La Belle Sauvage is a 2017 children’s fantasy novel written by Philip Pullman, and the first in The Book of Dust trilogy, a companion series to Pullman’s prior series, His Dark Materials. La Belle Sauvage is set before the events of His Dark Materials, and tells the story of Malcolm Polstead, a young boy working at his parents’ inn, who becomes a spy for a mysterious secret society that opposes the Magisterium and which has just arranged for the six-month-old Lyra to be brought to the priory across the river from the Polsteads’ inn.
I always find myself apprehensive when reading new books to series that I love. Since His Dark Materials is one of my all-time favourite series (you can read my review of it here), the apprehension that I felt picking up this book was quite considerable. At the same time, I knew I would never even imagine leaving it un-read–Pullman’s novels have yet to let me down, and despite my apprehensions that I might be wrong, I was very much hopeful that I would love La Belle Sauvage. And love it I did.
The first thing that has to be mentioned is the writing. Pullman’s writing is just as strong here as it was in His Dark Materials. Pullman is simply a master story-teller, and from the first paragraphs you already get the feeling that you can trust him utterly to take you on a satisfying and magical journey.
The second thing that I noticed about this novel was that, despite it being set before the events of His Dark Materials, it really works best as a follow-up to that series. His Dark Materials begins by being quite tightly focused on Lyra, but by the end of the series, both the reader and Lyra have come to know the wider world much better: what Dust is, what the Magisterium are like, etcetera. Rather than beginning from a point of ignorance, La Belle Sauvage continues where His Dark Materials left off, investigating the same questions that the end of the series did, and adding to our understanding of them. This made the book highly satisfying for me to read (as someone who has read the original trilogy), but does lead me to strongly suggest that readers do not start with this trilogy.
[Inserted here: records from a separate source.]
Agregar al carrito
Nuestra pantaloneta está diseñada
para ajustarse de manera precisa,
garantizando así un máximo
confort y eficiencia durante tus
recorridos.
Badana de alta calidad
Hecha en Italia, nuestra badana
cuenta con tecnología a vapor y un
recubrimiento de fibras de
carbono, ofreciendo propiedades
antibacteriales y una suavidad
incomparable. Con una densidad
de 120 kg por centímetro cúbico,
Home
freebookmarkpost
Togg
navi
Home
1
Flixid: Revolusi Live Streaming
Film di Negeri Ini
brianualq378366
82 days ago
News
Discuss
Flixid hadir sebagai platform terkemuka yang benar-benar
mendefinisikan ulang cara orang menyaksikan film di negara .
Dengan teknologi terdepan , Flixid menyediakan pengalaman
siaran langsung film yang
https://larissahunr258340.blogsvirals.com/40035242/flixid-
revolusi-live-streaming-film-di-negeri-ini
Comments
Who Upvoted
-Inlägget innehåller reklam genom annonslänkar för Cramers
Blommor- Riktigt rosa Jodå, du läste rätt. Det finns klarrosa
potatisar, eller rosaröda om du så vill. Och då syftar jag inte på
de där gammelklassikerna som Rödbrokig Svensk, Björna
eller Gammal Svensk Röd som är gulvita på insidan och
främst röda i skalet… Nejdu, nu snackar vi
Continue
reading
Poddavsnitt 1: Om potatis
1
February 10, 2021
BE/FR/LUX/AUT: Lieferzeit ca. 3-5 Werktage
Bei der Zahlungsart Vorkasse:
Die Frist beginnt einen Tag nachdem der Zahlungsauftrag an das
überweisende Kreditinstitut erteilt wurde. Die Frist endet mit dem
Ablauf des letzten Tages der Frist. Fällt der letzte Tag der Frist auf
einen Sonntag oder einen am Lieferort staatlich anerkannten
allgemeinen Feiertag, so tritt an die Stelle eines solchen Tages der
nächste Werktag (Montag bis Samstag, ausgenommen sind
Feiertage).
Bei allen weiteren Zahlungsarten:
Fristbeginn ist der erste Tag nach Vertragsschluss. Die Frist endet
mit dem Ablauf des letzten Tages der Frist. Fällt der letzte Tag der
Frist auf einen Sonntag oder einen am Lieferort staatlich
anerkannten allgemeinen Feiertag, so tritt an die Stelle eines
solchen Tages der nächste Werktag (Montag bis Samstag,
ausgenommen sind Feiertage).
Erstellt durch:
What needs to be mentioned next are the characters. All of the central characters introduced here (mostnotably, Malcolm and Alice) are strong and capable, yet always human and flawed. They are so real that they jump out from the page and come to live with you. Moreover, the relationship between Malcolm and Alice is developed wonderfully and realistically, and I sincerely hope that I get to read more about them.
Finally, the plot of the novel, which is exciting, mysterious, and so engrossing that the pages don’t turn fast enough.
I don’t have anything bad to say about this novel, and I don’t have the words to express how much I love this novel. It is a wonderful follow-up to His Dark Materials, and you are doing yourself a disservice if you don’t pick this book up.